At 06:15 ET (11:15 GMT), the Dollar Index, which tracks the greenback against a basket of six other currencies, traded 0.5% lower, but has gained almost 4% over the course of the last year.
Better incoming US data (nonfarm payrolls and purchasing managers’ index)—and with it, US yields moving higher—have provided broad dollar support, analysts at UBS said, in a note.
Economic news elsewhere has been rather mixed, with growth prospects for Europe staying highly subdued. Accelerating growth in China suggests that there is growth outside the US. But with US tariff risks looming large, stronger activity in China is unlikely to shift investor sentiment and stall the USD rally, in our view.

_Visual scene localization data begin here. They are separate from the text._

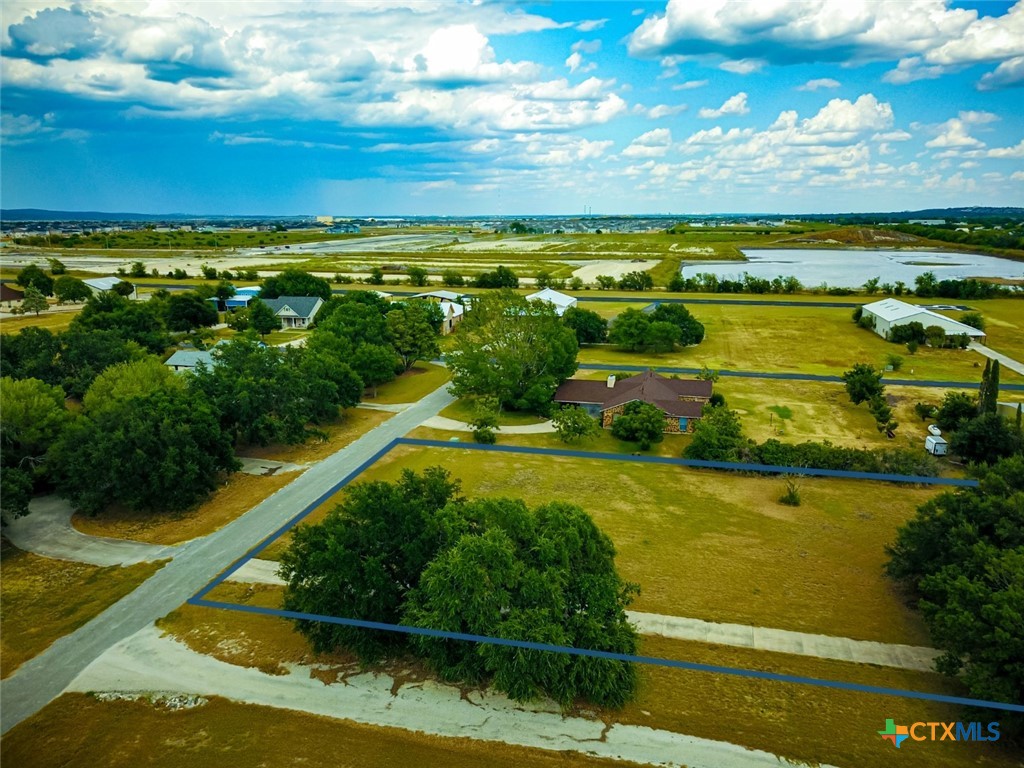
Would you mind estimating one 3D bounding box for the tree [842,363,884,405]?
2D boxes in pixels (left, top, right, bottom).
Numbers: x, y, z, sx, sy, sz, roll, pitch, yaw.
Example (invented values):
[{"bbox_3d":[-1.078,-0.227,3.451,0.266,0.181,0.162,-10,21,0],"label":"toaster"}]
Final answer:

In the near term, there seem to be limited headwinds holding the USD back, the Swiss bank added.
“US exceptionalism has appeared to reassert itself, with US economic data likely to stay strong in the near term and risks to US inflation moving higher again. The latest growth and inflation dynamics have lifted US growth and inflation expectations, which could allow the Fed to stay on hold in 2025.”
At least in the short run markets are likely to think this way, while other key central banks are likely to cut rates further.

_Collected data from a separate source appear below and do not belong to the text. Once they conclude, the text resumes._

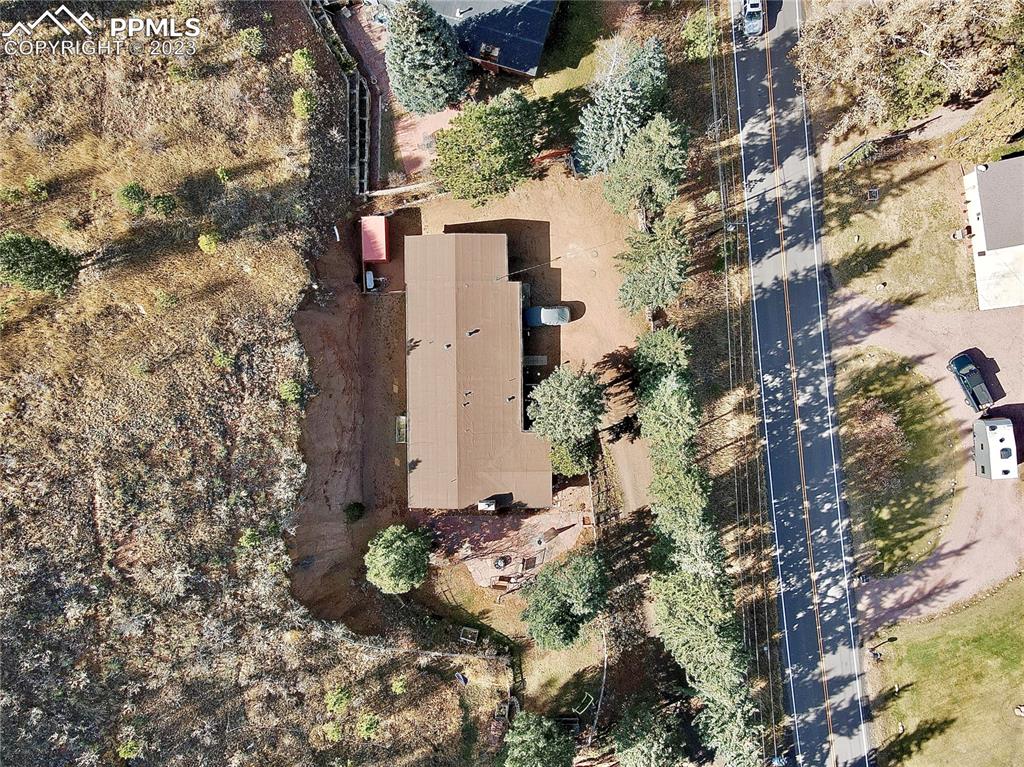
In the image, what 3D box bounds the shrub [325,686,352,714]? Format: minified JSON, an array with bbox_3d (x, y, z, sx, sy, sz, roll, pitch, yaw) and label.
[{"bbox_3d":[-16.300,29.770,66.650,2.420,1.700,2.250,0,90,0],"label":"shrub"}]

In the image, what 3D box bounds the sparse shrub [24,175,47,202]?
[{"bbox_3d":[-41.700,-17.070,62.100,1.700,1.800,2.200,0,90,0],"label":"sparse shrub"}]

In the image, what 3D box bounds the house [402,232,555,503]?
[{"bbox_3d":[-3.320,-1.150,71.600,14.500,4.700,27.400,-1,90,0],"label":"house"}]

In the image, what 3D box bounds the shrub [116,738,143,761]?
[{"bbox_3d":[-36.990,35.394,68.622,2.420,1.760,2.050,0,90,0],"label":"shrub"}]

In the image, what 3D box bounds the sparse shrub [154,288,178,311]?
[{"bbox_3d":[-33.188,-8.069,68.162,2.220,1.680,2.030,0,90,0],"label":"sparse shrub"}]

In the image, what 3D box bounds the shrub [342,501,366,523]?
[{"bbox_3d":[-15.360,12.400,68.750,1.960,1.500,2.000,0,90,0],"label":"shrub"}]

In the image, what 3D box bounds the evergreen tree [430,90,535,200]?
[{"bbox_3d":[-2.637,-23.048,69.300,9.800,9.500,10.200,0,90,0],"label":"evergreen tree"}]

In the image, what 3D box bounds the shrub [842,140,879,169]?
[{"bbox_3d":[35.694,-23.454,72.678,3.700,1.700,1.900,-33,90,0],"label":"shrub"}]

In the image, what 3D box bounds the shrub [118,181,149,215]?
[{"bbox_3d":[-33.550,-16.310,62.900,2.430,2.200,2.730,0,90,0],"label":"shrub"}]

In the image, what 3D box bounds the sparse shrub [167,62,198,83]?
[{"bbox_3d":[-29.650,-27.980,63.850,2.580,1.300,1.510,0,90,0],"label":"sparse shrub"}]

The potential for monetary policy divergence is a powerful driver, which leads to trending FX markets and the potential for overshooting exchange rates.
US tariffs are also looming large, weighing on sentiment. The concern on tariffs is that they will have inflationary consequences. Given inflation scarring is still fresh on investors’ minds, it is dominating market narratives.
“That said, we think that a policy rate of 4-4.5% in the US remains restrictive and is a headwind to economic growth and inflation. This is unlikely to change absent hard evidence that productivity is rising in the US, which may happen given developments in AI and associated investment,” the Swiss bank added.
It appears that the market-unfriendly parts of the new Trump agenda (e.g., tariffs, trade tensions, immigration) are easier to implement and more likely to happen before the market-friendly parts (e.g., tax cuts, deregulation).
“We think a negative impact on US growth is not priced at all in the forex market, which cannot be said for the rest of the world, particularly Europe,” UBS said.
“Hence, we still think that 2025 could be a story of two halves—strength in 1H, and partial or full reversal in 2H. The fact that the USD is trading at multi-decade highs in strongly overvalued territory and that investor positioning (like speculative accounts in the futures market) is elevated underpin this narrative.”